* **WHAT TO PRODUCE**
Write the next part of the Graph RAG explainer, starting right after its last line.

* **EXCERPTED TEXT**
-*-
Concept #139Hardextended-ai-concepts

What is Graph RAG?

#gen-ai#rag

Answer

What is Graph RAG?

Graph RAG (Graph-based Retrieval-Augmented Generation) is an advanced RAG approach that uses a knowledge graph instead of (or in addition to) a vector database to organize and retrieve information, enabling multi-hop reasoning and better understanding of relationships between entities.

Why Graph RAG?

Standard RAG retrieves text chunks based on similarity — it works well for direct questions but struggles with:

  • Multi-hop questions: "Who is the CEO of the company that acquired OpenAI's competitor?"
  • Relational questions: "What are all the products from companies that Apple acquired?"
  • Structural queries: "How does entity A connect to entity B?"

Graph RAG solves this by storing information as a knowledge graph where entities are nodes and relationships are edges.

Knowledge Graph Structure

text
Standard Vector RAG:
  Documents → Chunks → Embeddings → Vector DB
  Query → Similar chunks → LLM answers

Graph RAG:
  Documents → Entity extraction → Knowledge Graph
  Query → Graph traversal + vector search → LLM answers
text
Example Knowledge Graph:
  [Anthropic] --founded_by--> [Dario Amodei]
  [Anthropic] --created--> [Claude]
  [Claude] --is_a--> [LLM]
  [Dario Amodei] --previously_at--> [OpenAI]
  [OpenAI] --created--> [GPT-4]
  [GPT-4] --is_a--> [LLM]

Microsoft GraphRAG (Popular Implementation)
-*-
* **ENTRIES PROVIDED**
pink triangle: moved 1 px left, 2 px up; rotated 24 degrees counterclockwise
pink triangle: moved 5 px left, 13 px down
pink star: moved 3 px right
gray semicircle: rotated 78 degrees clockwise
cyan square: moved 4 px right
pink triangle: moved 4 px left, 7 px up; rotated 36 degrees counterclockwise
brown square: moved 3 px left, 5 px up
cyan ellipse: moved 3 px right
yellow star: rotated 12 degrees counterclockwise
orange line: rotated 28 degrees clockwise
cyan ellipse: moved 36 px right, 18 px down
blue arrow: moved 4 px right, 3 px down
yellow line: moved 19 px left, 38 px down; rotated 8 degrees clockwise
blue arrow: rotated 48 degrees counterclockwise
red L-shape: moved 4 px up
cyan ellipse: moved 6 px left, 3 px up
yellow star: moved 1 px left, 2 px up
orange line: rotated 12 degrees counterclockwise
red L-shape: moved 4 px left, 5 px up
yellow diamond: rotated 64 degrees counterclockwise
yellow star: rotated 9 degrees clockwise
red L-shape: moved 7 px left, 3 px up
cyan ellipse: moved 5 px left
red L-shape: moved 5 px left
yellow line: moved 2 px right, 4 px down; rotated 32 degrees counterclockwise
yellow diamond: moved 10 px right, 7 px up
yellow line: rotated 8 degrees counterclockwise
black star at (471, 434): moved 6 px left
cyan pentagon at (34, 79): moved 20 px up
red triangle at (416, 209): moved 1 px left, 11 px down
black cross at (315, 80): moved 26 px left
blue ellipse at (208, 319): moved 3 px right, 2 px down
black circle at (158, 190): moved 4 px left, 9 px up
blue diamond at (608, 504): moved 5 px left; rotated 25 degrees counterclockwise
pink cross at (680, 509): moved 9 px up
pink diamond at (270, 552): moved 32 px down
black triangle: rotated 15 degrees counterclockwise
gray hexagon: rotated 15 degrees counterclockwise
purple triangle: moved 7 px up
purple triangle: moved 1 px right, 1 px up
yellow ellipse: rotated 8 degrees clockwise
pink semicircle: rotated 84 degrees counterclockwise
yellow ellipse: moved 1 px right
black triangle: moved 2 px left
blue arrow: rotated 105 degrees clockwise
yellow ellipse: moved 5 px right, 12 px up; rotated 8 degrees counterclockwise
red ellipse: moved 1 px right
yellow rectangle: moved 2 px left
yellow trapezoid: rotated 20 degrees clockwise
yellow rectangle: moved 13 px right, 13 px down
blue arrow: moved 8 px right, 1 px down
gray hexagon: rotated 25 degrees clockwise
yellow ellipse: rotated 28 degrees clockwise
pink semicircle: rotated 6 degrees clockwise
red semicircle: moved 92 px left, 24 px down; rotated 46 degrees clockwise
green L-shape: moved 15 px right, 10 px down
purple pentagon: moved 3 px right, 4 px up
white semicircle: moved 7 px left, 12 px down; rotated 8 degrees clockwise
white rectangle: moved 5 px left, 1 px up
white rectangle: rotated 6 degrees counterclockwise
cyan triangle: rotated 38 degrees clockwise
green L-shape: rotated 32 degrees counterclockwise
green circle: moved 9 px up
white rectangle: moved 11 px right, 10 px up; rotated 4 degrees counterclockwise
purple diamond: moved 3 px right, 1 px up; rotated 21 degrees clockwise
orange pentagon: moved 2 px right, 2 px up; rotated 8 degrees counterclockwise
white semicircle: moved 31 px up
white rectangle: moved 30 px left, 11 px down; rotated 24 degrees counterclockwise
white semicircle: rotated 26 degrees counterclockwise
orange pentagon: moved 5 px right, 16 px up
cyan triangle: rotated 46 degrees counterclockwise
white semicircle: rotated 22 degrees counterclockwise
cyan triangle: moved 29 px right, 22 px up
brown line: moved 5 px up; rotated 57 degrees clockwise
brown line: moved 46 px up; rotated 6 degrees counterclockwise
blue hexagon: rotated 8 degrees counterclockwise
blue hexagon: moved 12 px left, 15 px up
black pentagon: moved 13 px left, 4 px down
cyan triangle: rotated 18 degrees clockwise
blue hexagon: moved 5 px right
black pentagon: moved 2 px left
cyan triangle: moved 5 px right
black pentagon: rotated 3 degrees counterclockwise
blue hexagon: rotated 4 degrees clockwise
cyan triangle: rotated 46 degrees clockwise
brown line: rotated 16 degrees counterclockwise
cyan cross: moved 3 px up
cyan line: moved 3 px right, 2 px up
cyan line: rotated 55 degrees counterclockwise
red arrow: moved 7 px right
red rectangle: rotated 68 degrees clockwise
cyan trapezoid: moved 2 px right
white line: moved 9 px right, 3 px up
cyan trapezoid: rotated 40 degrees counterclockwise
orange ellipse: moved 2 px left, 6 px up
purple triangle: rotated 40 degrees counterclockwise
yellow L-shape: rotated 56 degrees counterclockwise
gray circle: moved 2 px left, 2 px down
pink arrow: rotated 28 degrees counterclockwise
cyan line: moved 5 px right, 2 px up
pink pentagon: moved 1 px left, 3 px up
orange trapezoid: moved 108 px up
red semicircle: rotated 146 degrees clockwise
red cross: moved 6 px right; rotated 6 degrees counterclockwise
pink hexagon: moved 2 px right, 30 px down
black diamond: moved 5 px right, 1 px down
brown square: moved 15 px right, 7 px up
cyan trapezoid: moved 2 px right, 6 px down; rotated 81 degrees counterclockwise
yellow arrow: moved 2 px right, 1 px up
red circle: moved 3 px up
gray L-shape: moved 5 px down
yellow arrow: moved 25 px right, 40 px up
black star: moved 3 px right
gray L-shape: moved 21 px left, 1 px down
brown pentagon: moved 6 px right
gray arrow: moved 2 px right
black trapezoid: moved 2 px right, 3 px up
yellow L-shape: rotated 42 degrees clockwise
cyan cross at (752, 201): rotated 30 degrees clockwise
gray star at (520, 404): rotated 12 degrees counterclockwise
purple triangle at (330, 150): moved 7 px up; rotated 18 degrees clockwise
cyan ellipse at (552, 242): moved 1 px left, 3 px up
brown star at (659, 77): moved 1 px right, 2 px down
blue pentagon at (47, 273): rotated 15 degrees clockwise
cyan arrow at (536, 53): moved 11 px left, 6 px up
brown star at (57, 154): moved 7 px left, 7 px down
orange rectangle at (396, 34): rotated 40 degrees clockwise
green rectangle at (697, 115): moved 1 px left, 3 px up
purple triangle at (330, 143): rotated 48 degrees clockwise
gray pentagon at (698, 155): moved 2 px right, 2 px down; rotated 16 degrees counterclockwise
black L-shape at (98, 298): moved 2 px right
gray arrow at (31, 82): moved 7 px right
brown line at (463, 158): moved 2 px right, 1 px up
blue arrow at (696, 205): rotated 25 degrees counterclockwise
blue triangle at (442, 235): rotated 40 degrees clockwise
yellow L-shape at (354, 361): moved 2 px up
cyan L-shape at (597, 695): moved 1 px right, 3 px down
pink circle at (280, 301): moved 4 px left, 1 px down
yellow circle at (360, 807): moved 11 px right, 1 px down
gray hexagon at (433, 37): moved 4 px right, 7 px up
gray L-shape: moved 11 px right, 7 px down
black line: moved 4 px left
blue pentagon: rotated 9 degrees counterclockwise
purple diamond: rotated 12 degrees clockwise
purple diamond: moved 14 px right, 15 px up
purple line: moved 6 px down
-*-
* **RESPONSE**
Microsoft released GraphRAG as an open-source library:

bash
pip install graphrag
python
# GraphRAG workflow
from graphrag.index import create_pipeline_config
from graphrag.index.run import run_pipeline_with_config

# 1. Indexing: extract entities and relationships from documents
await run_pipeline_with_config(
    config=create_pipeline_config(
        input_dir="./documents",
        output_dir="./graphrag_output",
        llm_model="gpt-4o"
    )
)

# 2. Query: uses both global (graph) and local (vector) search
from graphrag.query.indexer_adapters import read_indexer_entities
from graphrag.query.llm.oai.chat_openai import ChatOpenAI

# Local search (specific entity questions)
result = await local_search.asearch(
    "What are Anthropic's main AI safety initiatives?"
)

# Global search (broad thematic questions)
result = await global_search.asearch(
    "What are the major themes in AI safety research?"
)

Building a Simple Graph RAG

python
import networkx as nx
from anthropic import Anthropic
import chromadb

client = Anthropic()

class SimpleGraphRAG:
    def __init__(self):
        self.graph = nx.DiGraph()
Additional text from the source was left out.